Tafsir Al-Azhar juga menelusuri silsilah keturunan Nabi Ibrahim AS, menunjukkan betapa luasnya cakupan doa tersebut. Dari Nabi Ishaq AS, berkembang generasi para nabi dan rasul yang menorehkan sejarah peradaban manusia, di antaranya Yakub AS, Musa AS, Harun AS, Yusya’ AS, Ilyasa AS, Ilyas AS, Zulkifli AS, Ayyub AS, Dawud AS, Sulaiman AS, Zakaria AS, Yahya AS, dan Isa AS. Masing-masing nabi dan rasul ini menerima amanah kenabian dan membawa risalah Ilahi kepada umatnya. Doa Nabi Ibrahim AS, dengan demikian, bukan hanya berdampak pada keluarganya secara langsung, melainkan berkontribusi pada perkembangan agama dan peradaban manusia secara keseluruhan. Puncaknya, dari keturunan Ismail AS, muncul Nabi Muhammad SAW, khatimul anbiya’ (penutup para nabi) dan sayyidul mursalin (pemimpin para rasul), yang membawa ajaran Islam yang sempurna.

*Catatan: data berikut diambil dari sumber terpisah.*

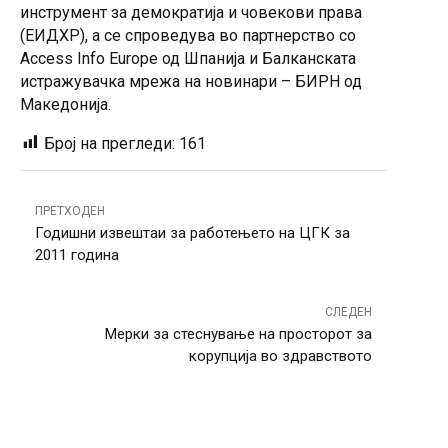
инструмент за демократија и човекови права
(ЕИДХР), а се спроведува во партнерство со
Access Info Europe од Шпанија и Балканската
истражувачка мрежа на новинари – БИРН од
Македонија.
Број на прегледи:
161
ПРЕТХОДЕН
Годишни извештаи за работењето на ЦГК за
2011 година
СЛЕДЕН
Мерки за стеснување на просторот за
корупција во здравството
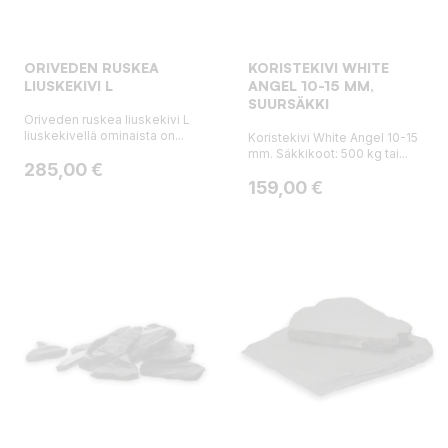
ORIVEDEN RUSKEA
KORISTEKIVI WHITE
LIUSKEKIVI L
ANGEL 10-15 MM,
SUURSÄKKI
Oriveden ruskea liuskekivi L
liuskekivellä ominaista on...
Koristekivi White Angel 10-15
mm. Säkkikoot: 500 kg tai...
Hinta
285,00 €
Hinta
159,00 €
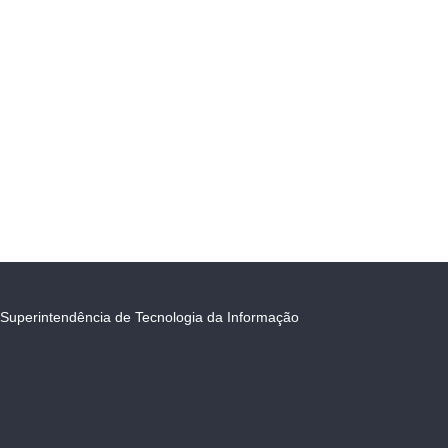
Superintendência de Tecnologia da Informação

Doa Nabi Ibrahim AS dalam Surah Ibrahim ayat 40 bukan sekadar teks keagamaan yang statis, melainkan sebuah pesan yang hidup dan relevan sepanjang masa. Doa ini mengajarkan pentingnya keistiqamahan dalam menjalankan salat, menunjukkan kepercayaan dan ketawakkalan kepada Allah SWT, serta menginspirasi generasi demi generasi untuk menjalin hubungan yang erat dengan Tuhannya. Doa ini juga mengingatkan kita akan luasnya dampak dari sebuah doa yang tulus dan ikhlas, yang dapat menjangkau generasi-generasi berikutnya dan berkontribusi pada perkembangan peradaban manusia yang lebih baik. Sebagai penutup, doa ini merupakan warisan spiritual yang berharga, sebuah pedoman hidup bagi setiap muslim untuk menjalani kehidupan yang diridhoi Allah SWT. Ia mengajak kita untuk meneladani keimanan dan ketaatan Nabi Ibrahim AS, serta menjadikan doa sebagai senjata untuk mencapai kehidupan yang lebih baik, baik bagi diri sendiri maupun bagi generasi mendatang.